*RECORDS TO USE:*
● ● ● ● ●

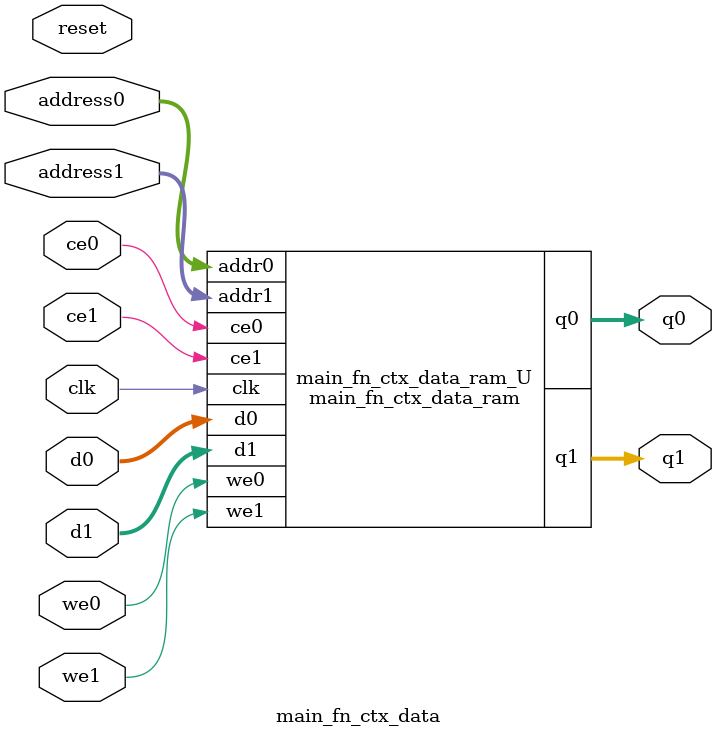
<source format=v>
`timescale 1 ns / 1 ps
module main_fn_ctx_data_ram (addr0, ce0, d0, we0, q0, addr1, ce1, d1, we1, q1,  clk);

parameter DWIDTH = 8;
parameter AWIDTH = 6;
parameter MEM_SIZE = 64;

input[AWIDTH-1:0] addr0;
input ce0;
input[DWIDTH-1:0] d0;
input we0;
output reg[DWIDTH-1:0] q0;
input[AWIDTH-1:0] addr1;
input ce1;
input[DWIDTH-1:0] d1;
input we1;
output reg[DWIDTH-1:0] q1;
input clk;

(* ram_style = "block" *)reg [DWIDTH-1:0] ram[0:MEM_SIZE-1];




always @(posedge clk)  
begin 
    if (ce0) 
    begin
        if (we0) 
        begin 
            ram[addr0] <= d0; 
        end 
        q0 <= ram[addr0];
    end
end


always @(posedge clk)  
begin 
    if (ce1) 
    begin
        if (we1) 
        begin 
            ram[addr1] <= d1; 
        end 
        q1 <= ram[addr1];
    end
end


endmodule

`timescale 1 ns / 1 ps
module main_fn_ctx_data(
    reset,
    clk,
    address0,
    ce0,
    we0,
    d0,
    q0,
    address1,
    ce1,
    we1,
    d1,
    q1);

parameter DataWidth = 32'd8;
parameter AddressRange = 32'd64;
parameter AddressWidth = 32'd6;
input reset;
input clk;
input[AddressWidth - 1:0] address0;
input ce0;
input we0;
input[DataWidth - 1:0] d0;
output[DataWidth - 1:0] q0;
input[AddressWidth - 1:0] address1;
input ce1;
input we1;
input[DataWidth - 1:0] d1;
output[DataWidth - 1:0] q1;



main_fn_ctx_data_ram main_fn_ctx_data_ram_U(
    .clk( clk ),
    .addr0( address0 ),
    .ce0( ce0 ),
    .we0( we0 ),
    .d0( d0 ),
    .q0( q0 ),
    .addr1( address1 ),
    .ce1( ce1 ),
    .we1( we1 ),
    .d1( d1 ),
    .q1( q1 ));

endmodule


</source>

● ● ● ● ●

When you set down the records above, copy every line exactly and exclude the pictures.

*OUTPUT:*
<source format=v>
`timescale 1 ns / 1 ps
module main_fn_ctx_data_ram (addr0, ce0, d0, we0, q0, addr1, ce1, d1, we1, q1,  clk);

parameter DWIDTH = 8;
parameter AWIDTH = 6;
parameter MEM_SIZE = 64;

input[AWIDTH-1:0] addr0;
input ce0;
input[DWIDTH-1:0] d0;
input we0;
output reg[DWIDTH-1:0] q0;
input[AWIDTH-1:0] addr1;
input ce1;
input[DWIDTH-1:0] d1;
input we1;
output reg[DWIDTH-1:0] q1;
input clk;

(* ram_style = "block" *)reg [DWIDTH-1:0] ram[0:MEM_SIZE-1];




always @(posedge clk)  
begin 
    if (ce0) 
    begin
        if (we0) 
        begin 
            ram[addr0] <= d0; 
        end 
        q0 <= ram[addr0];
    end
end


always @(posedge clk)  
begin 
    if (ce1) 
    begin
        if (we1) 
        begin 
            ram[addr1] <= d1; 
        end 
        q1 <= ram[addr1];
    end
end


endmodule

`timescale 1 ns / 1 ps
module main_fn_ctx_data(
    reset,
    clk,
    address0,
    ce0,
    we0,
    d0,
    q0,
    address1,
    ce1,
    we1,
    d1,
    q1);

parameter DataWidth = 32'd8;
parameter AddressRange = 32'd64;
parameter AddressWidth = 32'd6;
input reset;
input clk;
input[AddressWidth - 1:0] address0;
input ce0;
input we0;
input[DataWidth - 1:0] d0;
output[DataWidth - 1:0] q0;
input[AddressWidth - 1:0] address1;
input ce1;
input we1;
input[DataWidth - 1:0] d1;
output[DataWidth - 1:0] q1;



main_fn_ctx_data_ram main_fn_ctx_data_ram_U(
    .clk( clk ),
    .addr0( address0 ),
    .ce0( ce0 ),
    .we0( we0 ),
    .d0( d0 ),
    .q0( q0 ),
    .addr1( address1 ),
    .ce1( ce1 ),
    .we1( we1 ),
    .d1( d1 ),
    .q1( q1 ));

endmodule


</source>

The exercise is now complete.